Study of any part of the Zohar remedies the past and gives one greater openness to the Godly. The remedies and capability to be open are the ways of the sacred Kabbalah that Rebbe Shimon and his students revealed. This is why “with this work, i.e., the Zohar, they will leave exile.” This will fulfill the prophet’s prediction: As in the days when you left Egypt, I [God] will show you wonders” (Micah 7:15).

Just as Moshe Rabbeinu taught us how to perceive the Divine when we left Egypt, now as well, at the end of this exile—more stressful and difficult than the one in Egypt—God, in His compassion, will redeem us via the Torah secrets that Rebbe Shimon and his colleagues unveiled. These secrets are vessels and frames for understanding the Godly.
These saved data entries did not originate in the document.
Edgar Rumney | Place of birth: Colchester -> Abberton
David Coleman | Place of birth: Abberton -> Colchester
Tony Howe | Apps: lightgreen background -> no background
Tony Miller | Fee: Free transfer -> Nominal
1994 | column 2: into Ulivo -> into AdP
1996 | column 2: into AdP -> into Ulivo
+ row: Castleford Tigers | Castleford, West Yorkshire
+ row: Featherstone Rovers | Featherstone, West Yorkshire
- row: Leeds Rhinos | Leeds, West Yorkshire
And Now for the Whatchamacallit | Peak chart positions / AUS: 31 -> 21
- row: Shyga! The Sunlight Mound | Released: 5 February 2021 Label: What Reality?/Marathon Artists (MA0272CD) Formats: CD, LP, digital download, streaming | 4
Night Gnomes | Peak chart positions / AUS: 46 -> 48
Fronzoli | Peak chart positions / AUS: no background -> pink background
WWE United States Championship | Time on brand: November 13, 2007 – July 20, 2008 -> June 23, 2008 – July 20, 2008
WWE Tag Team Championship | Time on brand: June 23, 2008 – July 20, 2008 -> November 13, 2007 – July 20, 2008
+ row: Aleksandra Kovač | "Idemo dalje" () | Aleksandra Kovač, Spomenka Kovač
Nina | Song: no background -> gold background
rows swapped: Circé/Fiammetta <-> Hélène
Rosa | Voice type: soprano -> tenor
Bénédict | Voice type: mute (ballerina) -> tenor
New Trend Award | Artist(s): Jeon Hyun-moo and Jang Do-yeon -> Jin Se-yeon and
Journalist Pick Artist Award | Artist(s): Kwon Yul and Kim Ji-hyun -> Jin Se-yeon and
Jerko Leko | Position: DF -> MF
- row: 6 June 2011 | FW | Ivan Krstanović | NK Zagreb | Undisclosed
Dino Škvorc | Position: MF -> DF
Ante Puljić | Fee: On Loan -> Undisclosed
They constitute the core of the soul’s cure and redemption, in regard to both the material and the spiritual.

This is true even though we don’t have a clue about the real meaning of the secrets that Rebbe Shimon revealed in the Zohar. Nonetheless, the vessels and remedies for our souls are all still there. Anyone who is concerned about God and wants to labor in seeking Him, can easily come to perceive the Divine.

Making vessels and frames for the Sacred available requires many, many stages of reduction of the Divine light’s intensity. Due to mankind’s misdeeds throughout the generations—from Adam till the present—it’s impossible to completely rectify everything in one era. So the tzaddikim of each era toil to make more and more such vessels, so that those of us in this final era can more easily connect with God, if we really seek Him.

In this way, God has graced us with the teachings of the Arizal, the Baal Shem Tov and others. One who is spiritually sensitive and concerned about God will understand the greatness of the tzaddikim and what they have accomplished, in what they have repaired and prepared. Their accomplishments are our lifeline for the Present and the Future. We revive ourselves with their holy legacy delivered to us by their students.

May the merit of the tzaddikim protect us and all Israel. Amen.